In a nutshell: A simple process and temperature compensation circuitry to be added to resistive-based analog In-Memory Computing (IMC) arrays. This avoids degrading the accuracy of the array (and by extension the AI task that it computes) because of process and temperature non-idealities.

Why? Analog and mixed-signal IMC circuits are becoming popular to build hardware-efficient accelerators for AI computation. Yet, the sensitivity of these circuits to process and temperature variations is typically overlooked. Still, it has been shown that these variations create inaccuracies and degrade the performance of the AI task, which is an issue...

How? We added a simple yet effective compensation circuitry, that can generate current with variable temperature coefficient to compensate for the variations at the bottom of a IMC column. The compensation circuitry has been taped out and measured, showing that non-idealites due to process and temperature variations can be well compensated. Now needs to be tested on bigger arrays!

Some personal context/comments: My team, along with Aalto's Electronic Circuit Design unit, has been working on IMC accelerators for a few years now (hopefully we get more extensive results to show soon). One thing that we realized is that in terms of mixed-signal accelerators, there is a critical need to evaluate the robustness/reliability of the analog circuitry itself (not only eventual emerging memory technologies we use to build the chip). So we started to look into this, in particular going back to simple compensation techniques and see how effective they can be. This is the first paper we get to publish on this topic!

Link to the paper: arXiv

In a nutshell: a methodology to decompose sparse tensors and reorder them as non-sparse representations ("cascade of Einsums") for more efficient hardware acceleration. The process is based on fibertree decomposition and further improves existing accelerators such as Gamma or OuterSPACE

Why? ML models, in particular deep NNs, move towards more sparse representations (due to e.g. pruned or quantized networks, the emergence of graphs models, etc.). With sparse models, most existing hardware accelerators have a harder time, i.e., HW accelerators prefer "full" matrices.

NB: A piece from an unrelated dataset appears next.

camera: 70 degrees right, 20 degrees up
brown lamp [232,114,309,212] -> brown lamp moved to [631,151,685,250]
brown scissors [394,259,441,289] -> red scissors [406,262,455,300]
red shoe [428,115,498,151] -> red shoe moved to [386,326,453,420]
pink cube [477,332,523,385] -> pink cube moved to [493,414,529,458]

How? The work abstracts sparse tensors into fiber trees, which are then used to modify the order of computations (the tensor ranks) to build a tree of dependent Einsum operations (which are not sparse) to be accelerated on existing hardware platforms.

In more details. Lately, I have been interested in sparse Neural Networks (NN) hardware acceleration. NNs are becoming sparse for various reasons, e.g., pruning unuseful weights, quantizing the model's parameters, and removing (parts of) NN layers to compress the model. All aim to increase energy efficiency and embed these NNs on the edge.

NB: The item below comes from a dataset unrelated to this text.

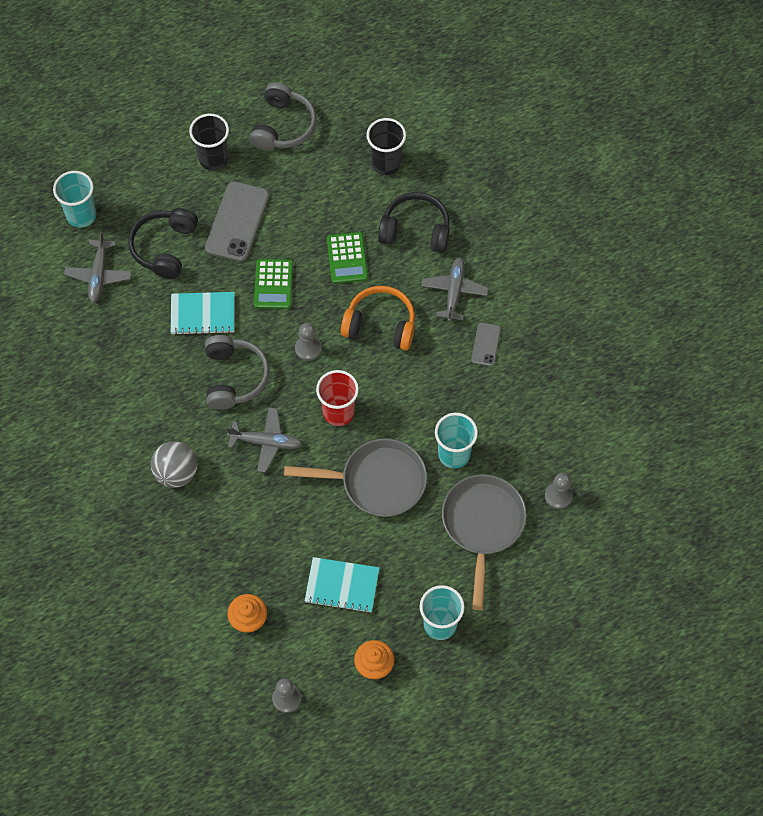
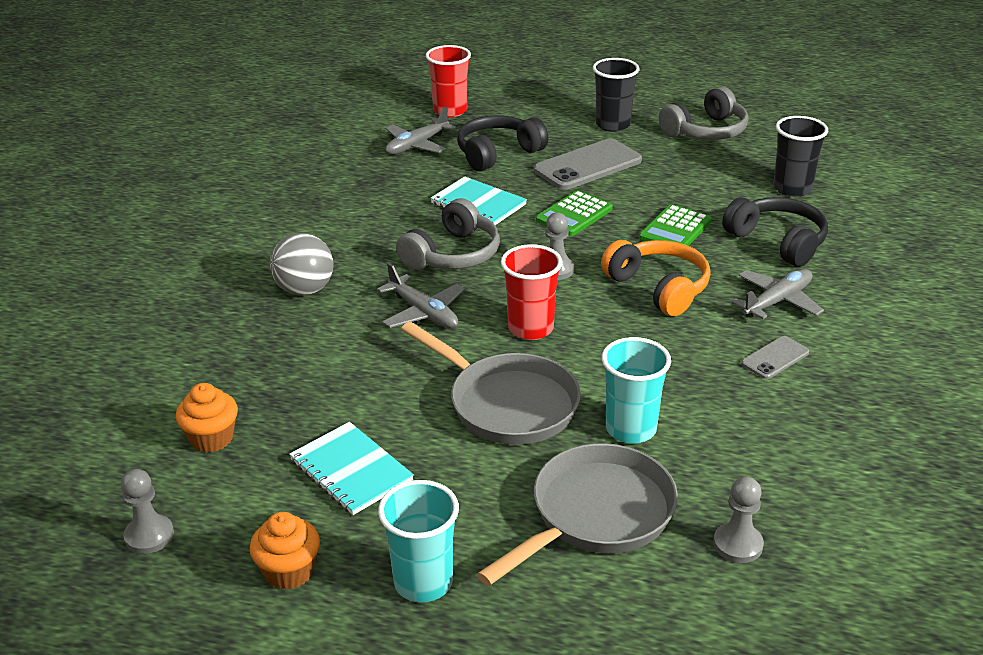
camera: 40 degrees right, 30 degrees down
turquoise cup [53,171,96,228] -> red cup [426,45,471,117]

NN computation can be represented by successive tensor operations involving the inputs, weights, and activations of each neuron and each layer (See e.g., HERE ). So AI acceleration can essentially mean acceleration of tensors.

Yet, typical AI accelerators are efficient when processing NN layers with a high degree of parallelism, i.e., full tensors where "everyone connects to everyone". Spartity introduces zeros and cuts this parallelism and, with it, the accelerator's efficiency.

How do we make sparse tensors non-sparse again without recreating all computations we tried to avoid in the first place? An elegant solution in this TeAAL paper is to decompose the successive (sparse) tensors induced by a given NN computation and reorder them into a tree of non-sparse operations in a different order than initially laid out. So, we get an intermediate representation of non-sparse operations, here Einsum operations, but arranged in a tree-fashion depending on their execution order. The decomposition uses fiber trees, which facilitate reordering the ranks of the tensors and execute them efficiently on hardware.